++++ TEXT
Out of the huge crowds of the torchbearers that would line up at the shop of Ahmed after the dusk during the marriage season I remember having seen only one Mashal-e-khu’er suffering from the favus, he was known as Ama Khuer. For his sharp wit, humor and cracking jokes he was very popular with the children. Mostly torchbearers, with a big contingent of them from Gurais and Tilel were well-made, hardy and fair complexioned. Those days, Dard people moved   into the capital city for work in large numbers, and for almost eight months localities around the historic Jamia Masjid used to be their abode.
++++++++
▶ PROBLEMS AND TASKS
a: Write out the portion of the passage about the torchbearers from "Out of the huge" to "be their abode.".
b: Continue the passage about the torchbearers past its last sentence.
++++ MATERIAL SHOWN
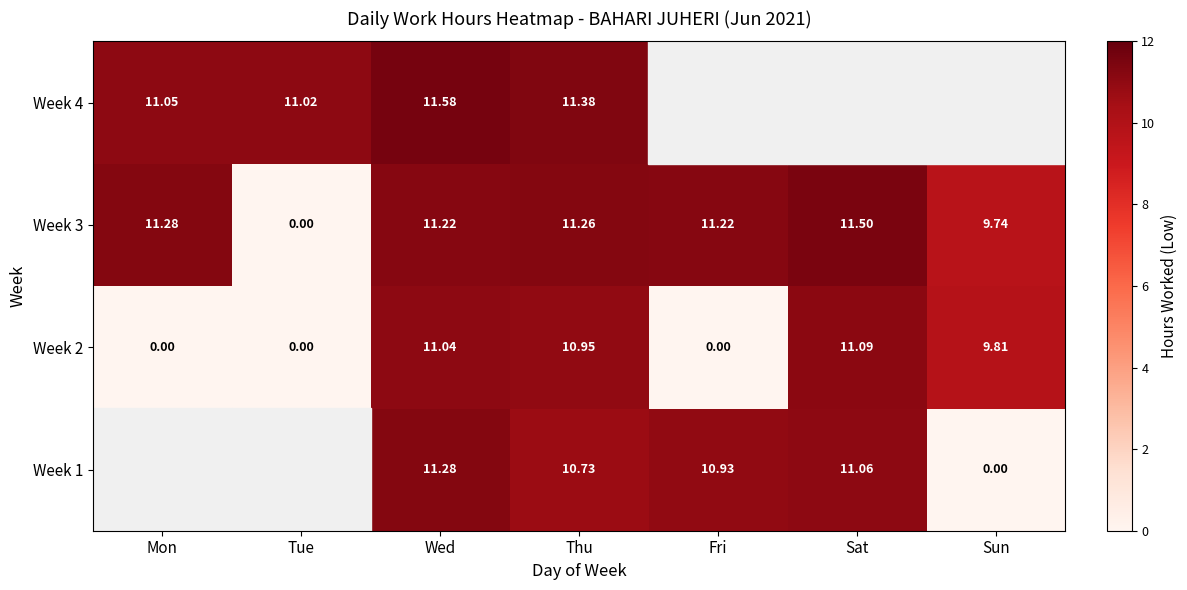

Which category has the lowest value in the Week 3 series?

Tue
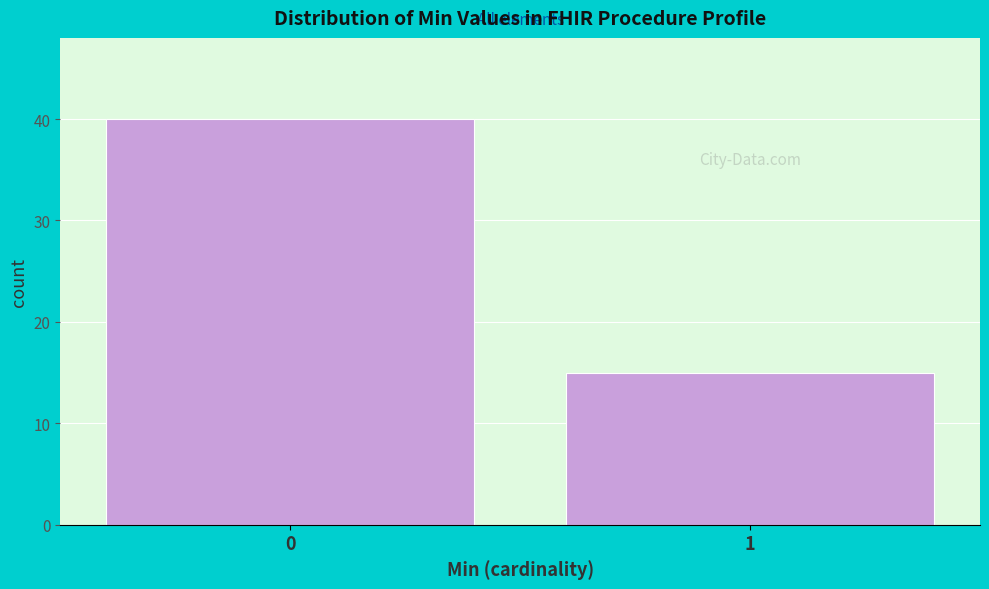

Reading left to right, list all the values displayed in this chart.

40	15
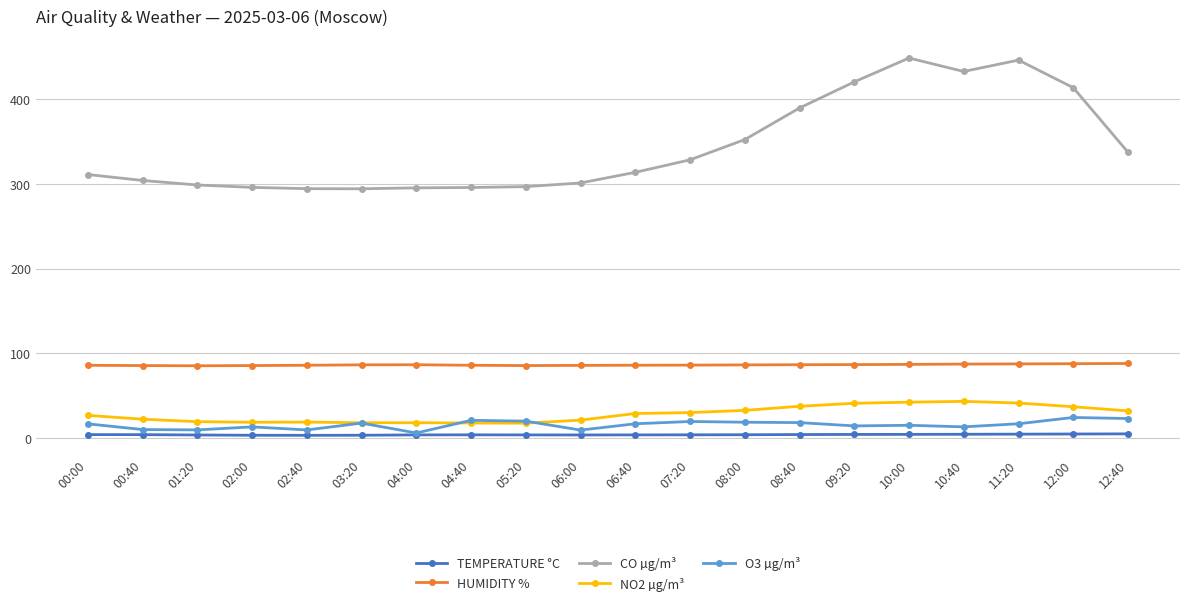

True or false: O3 µg/m³ has more than 2 interior local peaks.

True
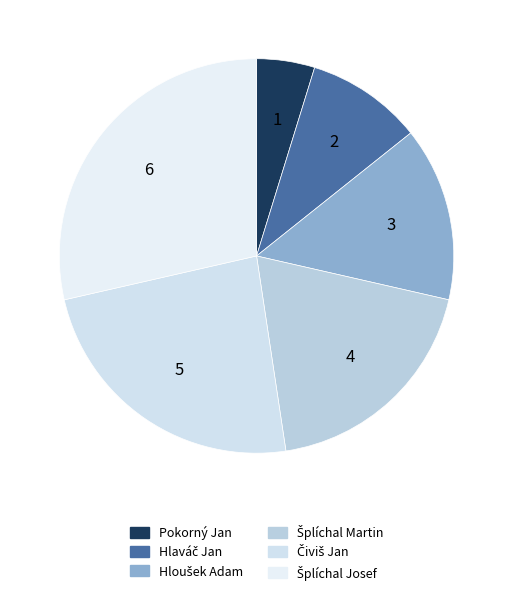

Approximately how many times larger is the value at Pokorný Jan compared to Šplíchal Martin?

0.2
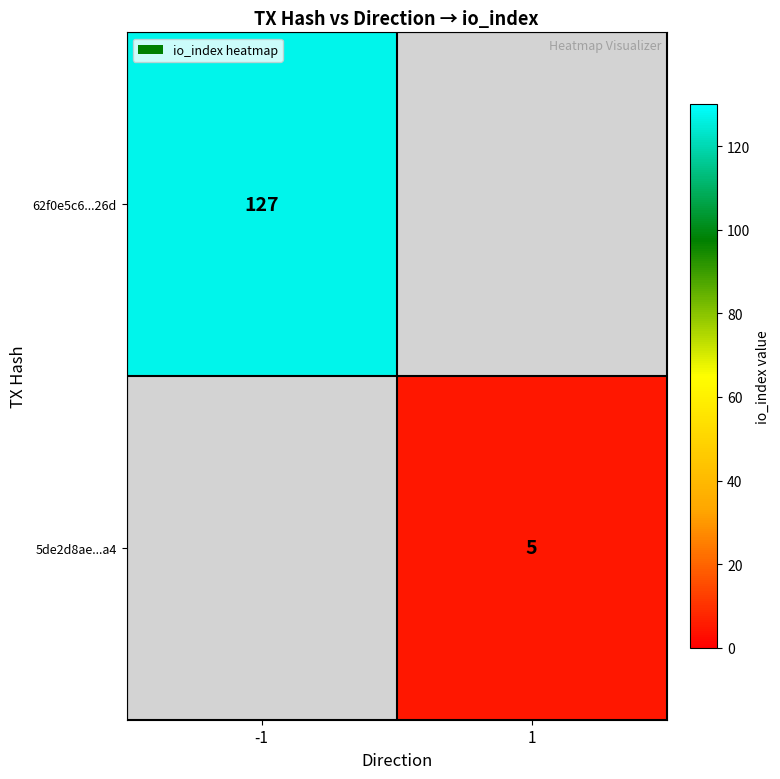

True or false: 5de2d8ae...a4 has a value of 5 at 1.

True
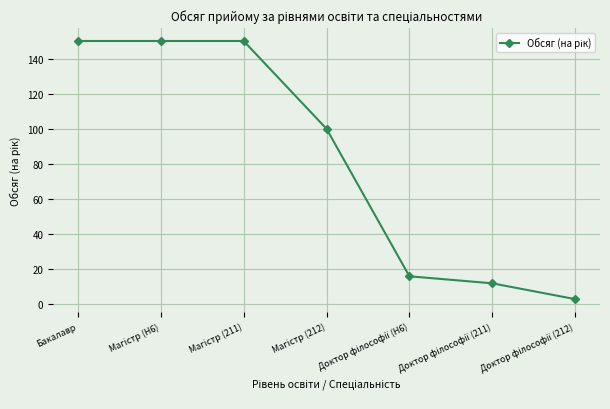

How many lines are shown in the chart?

1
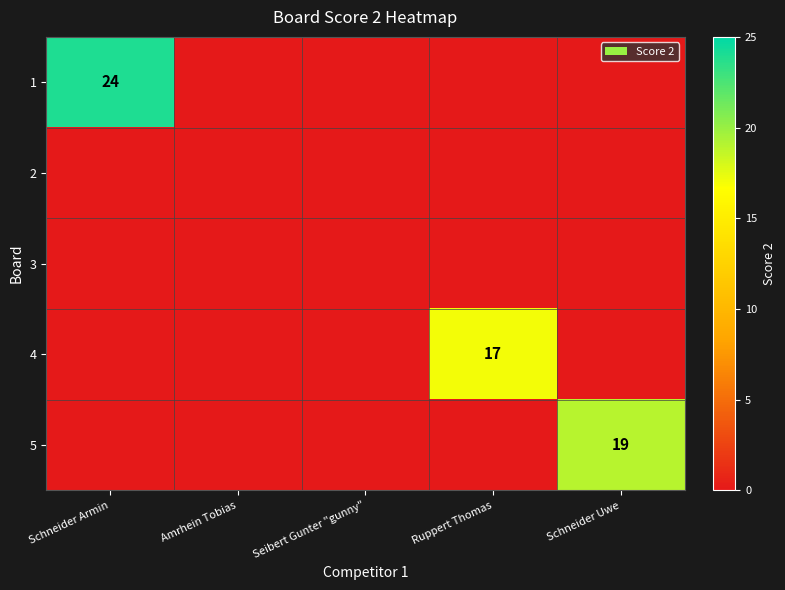

True or false: 5 has a value of 19 at Schneider Uwe.

True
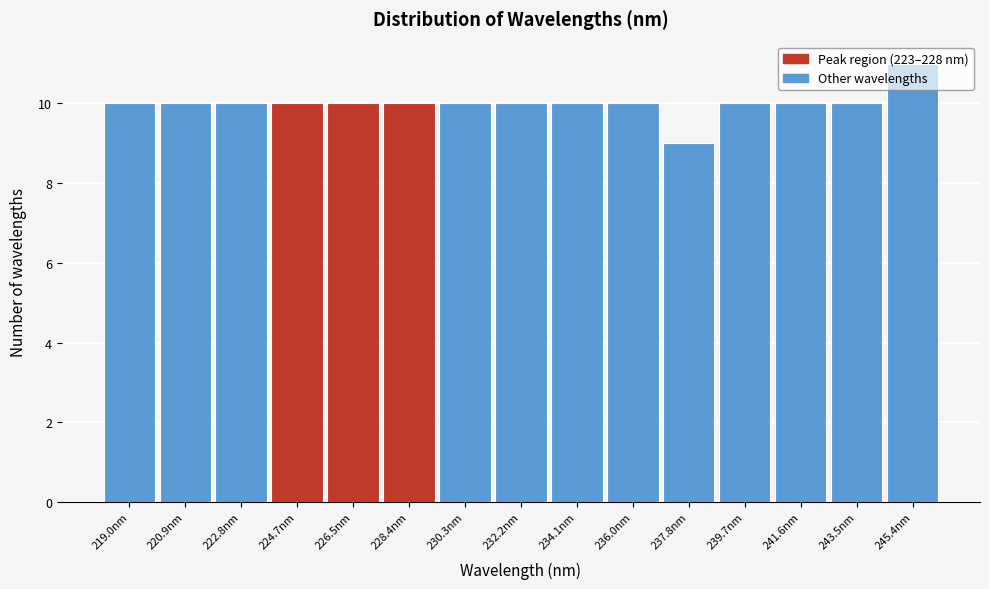

Reading left to right, list every bar in this chart as the range it spans on the x-axis followed by its height. Neither the bar edges nor the heights are printed on the chart, so give them approximately, as read against the axes.

218.0 to 220.0: 10
220.0 to 221.8: 10
221.8 to 223.8: 10
223.8 to 225.6: 10
225.6 to 227.4: 10
227.4 to 229.4: 10
229.4 to 231.2: 10
231.2 to 233.2: 10
233.2 to 235.0: 10
235.0 to 237.0: 10
237.0 to 238.8: 9
238.8 to 240.6: 10
240.6 to 242.6: 10
242.6 to 244.4: 10
244.4 to 246.4: 11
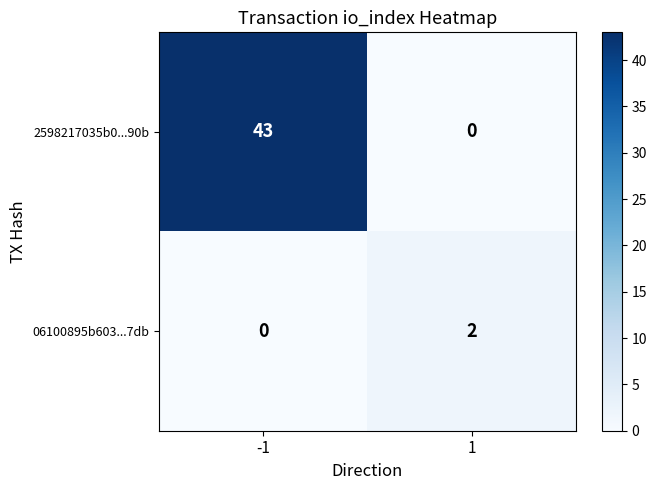

List the series in order of their overall mean, lowest first.

06100895b603...7db, 2598217035b0...90b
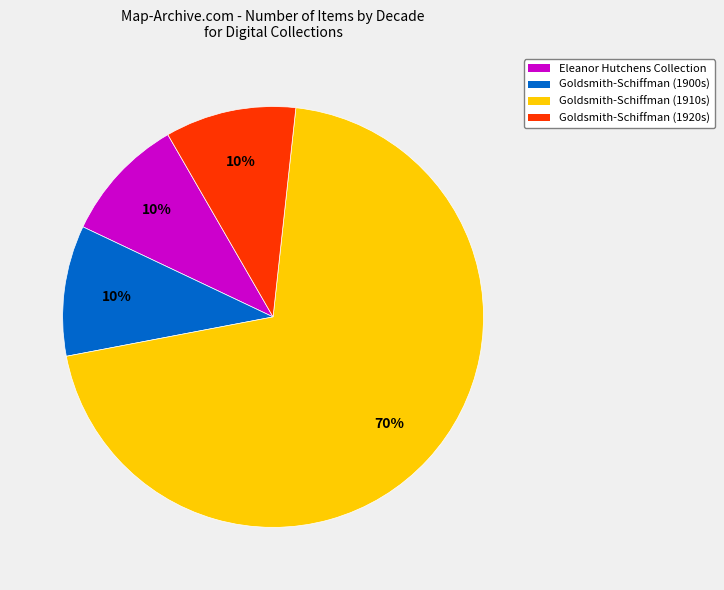

Do Goldsmith-Schiffman (1910s) and Eleanor Hutchens Collection together represent more than half of the pie?

Yes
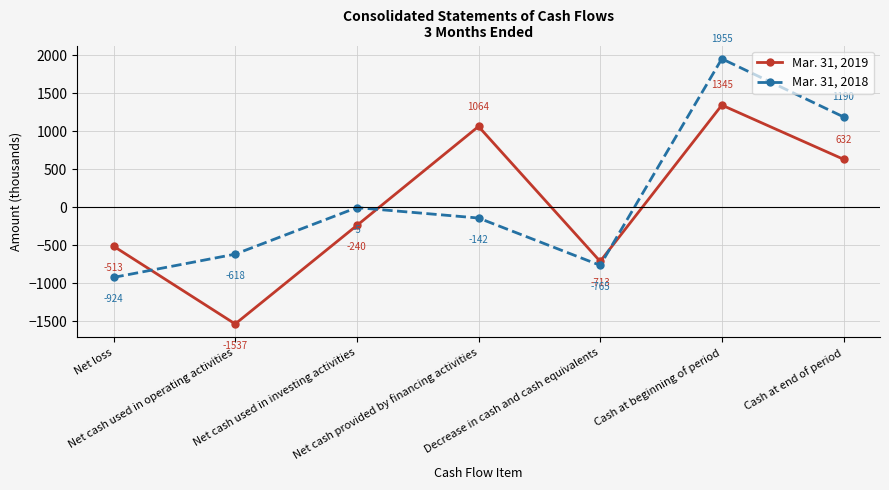

Where do Mar. 31, 2018 and Mar. 31, 2019 first cross each other?

Net loss and Net cash used in operating activities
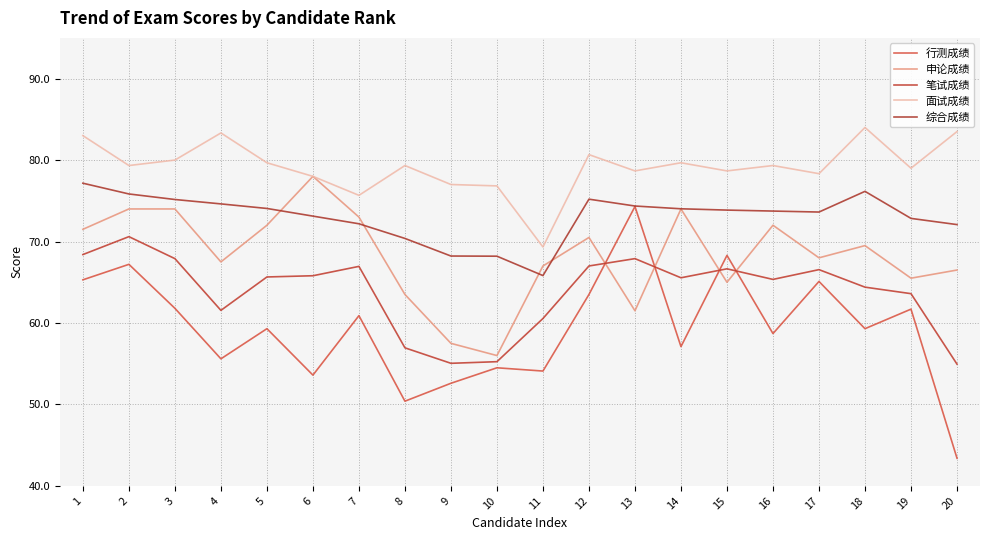

True or false: 综合成绩 has a value of 119.1 at 3.

False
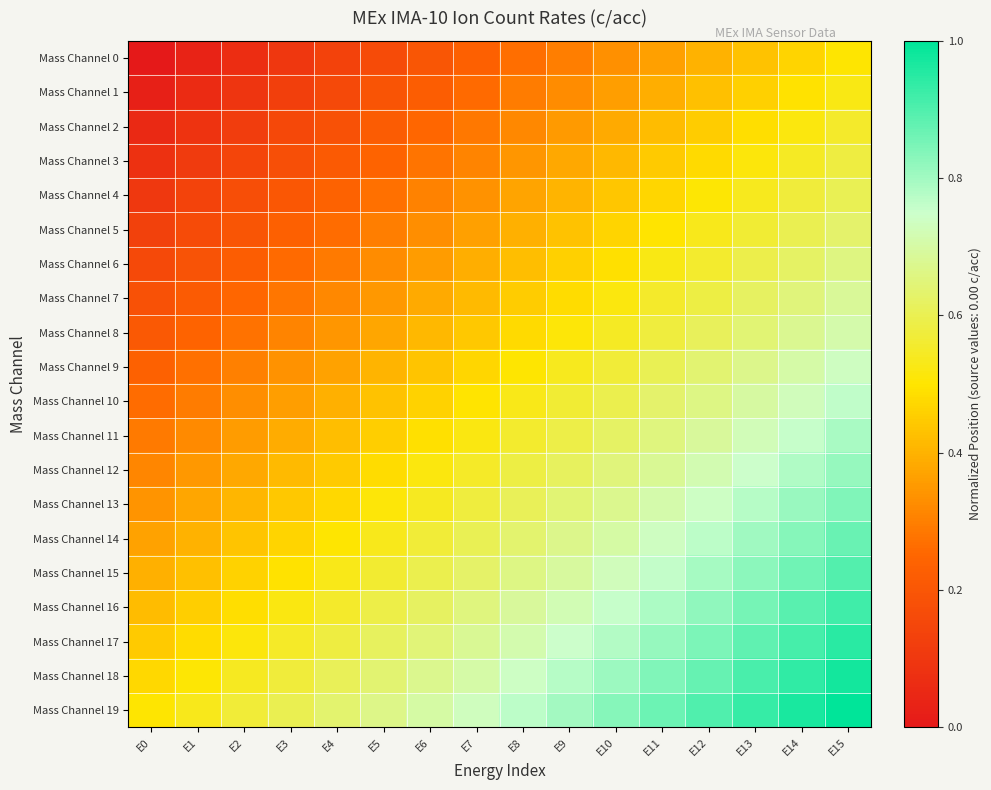

Reading left to right, extract all data points from this chart.

Mass Channel 0: E0=0.0	E1=0.0	E2=0.1	E3=0.1	E4=0.1	E5=0.2	E6=0.2	E7=0.2	E8=0.3	E9=0.3	E10=0.3	E11=0.4	E12=0.4	E13=0.4	E14=0.5	E15=0.5
Mass Channel 1: E0=0.0	E1=0.1	E2=0.1	E3=0.1	E4=0.2	E5=0.2	E6=0.2	E7=0.3	E8=0.3	E9=0.3	E10=0.4	E11=0.4	E12=0.4	E13=0.5	E14=0.5	E15=0.5
Mass Channel 2: E0=0.1	E1=0.1	E2=0.1	E3=0.2	E4=0.2	E5=0.2	E6=0.3	E7=0.3	E8=0.3	E9=0.4	E10=0.4	E11=0.4	E12=0.5	E13=0.5	E14=0.5	E15=0.6
Mass Channel 3: E0=0.1	E1=0.1	E2=0.1	E3=0.2	E4=0.2	E5=0.2	E6=0.3	E7=0.3	E8=0.3	E9=0.4	E10=0.4	E11=0.4	E12=0.5	E13=0.5	E14=0.5	E15=0.6
Mass Channel 4: E0=0.1	E1=0.1	E2=0.2	E3=0.2	E4=0.2	E5=0.3	E6=0.3	E7=0.3	E8=0.4	E9=0.4	E10=0.4	E11=0.5	E12=0.5	E13=0.5	E14=0.6	E15=0.6
Mass Channel 5: E0=0.1	E1=0.2	E2=0.2	E3=0.2	E4=0.3	E5=0.3	E6=0.3	E7=0.4	E8=0.4	E9=0.4	E10=0.5	E11=0.5	E12=0.5	E13=0.6	E14=0.6	E15=0.6
Mass Channel 6: E0=0.2	E1=0.2	E2=0.2	E3=0.3	E4=0.3	E5=0.3	E6=0.4	E7=0.4	E8=0.4	E9=0.5	E10=0.5	E11=0.5	E12=0.6	E13=0.6	E14=0.6	E15=0.7
Mass Channel 7: E0=0.2	E1=0.2	E2=0.3	E3=0.3	E4=0.3	E5=0.4	E6=0.4	E7=0.4	E8=0.5	E9=0.5	E10=0.5	E11=0.6	E12=0.6	E13=0.6	E14=0.7	E15=0.7
Mass Channel 8: E0=0.2	E1=0.2	E2=0.3	E3=0.3	E4=0.3	E5=0.4	E6=0.4	E7=0.4	E8=0.5	E9=0.5	E10=0.5	E11=0.6	E12=0.6	E13=0.6	E14=0.7	E15=0.7
Mass Channel 9: E0=0.2	E1=0.3	E2=0.3	E3=0.3	E4=0.4	E5=0.4	E6=0.4	E7=0.5	E8=0.5	E9=0.5	E10=0.6	E11=0.6	E12=0.6	E13=0.7	E14=0.7	E15=0.7
Mass Channel 10: E0=0.3	E1=0.3	E2=0.3	E3=0.4	E4=0.4	E5=0.4	E6=0.5	E7=0.5	E8=0.5	E9=0.6	E10=0.6	E11=0.6	E12=0.7	E13=0.7	E14=0.7	E15=0.8
Mass Channel 11: E0=0.3	E1=0.3	E2=0.4	E3=0.4	E4=0.4	E5=0.5	E6=0.5	E7=0.5	E8=0.6	E9=0.6	E10=0.6	E11=0.7	E12=0.7	E13=0.7	E14=0.8	E15=0.8
Mass Channel 12: E0=0.3	E1=0.3	E2=0.4	E3=0.4	E4=0.4	E5=0.5	E6=0.5	E7=0.5	E8=0.6	E9=0.6	E10=0.6	E11=0.7	E12=0.7	E13=0.7	E14=0.8	E15=0.8
Mass Channel 13: E0=0.3	E1=0.4	E2=0.4	E3=0.4	E4=0.5	E5=0.5	E6=0.5	E7=0.6	E8=0.6	E9=0.6	E10=0.7	E11=0.7	E12=0.7	E13=0.8	E14=0.8	E15=0.8
Mass Channel 14: E0=0.4	E1=0.4	E2=0.4	E3=0.5	E4=0.5	E5=0.5	E6=0.6	E7=0.6	E8=0.6	E9=0.7	E10=0.7	E11=0.7	E12=0.8	E13=0.8	E14=0.8	E15=0.9
Mass Channel 15: E0=0.4	E1=0.4	E2=0.5	E3=0.5	E4=0.5	E5=0.6	E6=0.6	E7=0.6	E8=0.7	E9=0.7	E10=0.7	E11=0.8	E12=0.8	E13=0.8	E14=0.9	E15=0.9
Mass Channel 16: E0=0.4	E1=0.5	E2=0.5	E3=0.5	E4=0.6	E5=0.6	E6=0.6	E7=0.7	E8=0.7	E9=0.7	E10=0.8	E11=0.8	E12=0.8	E13=0.9	E14=0.9	E15=0.9
Mass Channel 17: E0=0.4	E1=0.5	E2=0.5	E3=0.5	E4=0.6	E5=0.6	E6=0.6	E7=0.7	E8=0.7	E9=0.7	E10=0.8	E11=0.8	E12=0.8	E13=0.9	E14=0.9	E15=0.9
Mass Channel 18: E0=0.5	E1=0.5	E2=0.5	E3=0.6	E4=0.6	E5=0.6	E6=0.7	E7=0.7	E8=0.7	E9=0.8	E10=0.8	E11=0.8	E12=0.9	E13=0.9	E14=0.9	E15=1.0
Mass Channel 19: E0=0.5	E1=0.5	E2=0.6	E3=0.6	E4=0.6	E5=0.7	E6=0.7	E7=0.7	E8=0.8	E9=0.8	E10=0.8	E11=0.9	E12=0.9	E13=0.9	E14=1.0	E15=1.0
++++++++
▶ ACTIVITY ANSWERS
a:
Out of the huge crowds of the torchbearers that would line up at the shop of Ahmed after the dusk during the marriage season I remember having seen only one Mashal-e-khu’er suffering from the favus, he was known as Ama Khuer. For his sharp wit, humor and cracking jokes he was very popular with the children. Mostly torchbearers, with a big contingent of them from Gurais and Tilel were well-made, hardy and fair complexioned. Those days, Dard people moved   into the capital city for work in large numbers, and for almost eight months localities around the historic Jamia Masjid used to be their abode.

b:
It was by about seven or eight in the evening the mashal-e-khaer hoisting the Mashals against their shoulders like soldiers to battlefronts moved to the bridegroom’s house in a long queue. On reaching the bridegrooms house, they rested mashals against a wall and waited for the departure of the bridegroom to the bride’s house on a horseback. Making a mashal in itself was an art that involved lot of aesthetics. The mashal with lots of craft paper and crepe flowers at the ends of small twigs fitted to long pole with a kerosene lamp burning at its top looked like an almond or an apricot tree in full bloom. Moving along the bridegroom to bride’s house on the two sides of roads or lanes was as good as walking on a tightrope. The movement of Mashal carriers was guided by a chief called Rangadanga. The mashal carriers were poorly paid, perhaps two rupees for the night and served the leftover food, which they gulped down like ravenously hungry.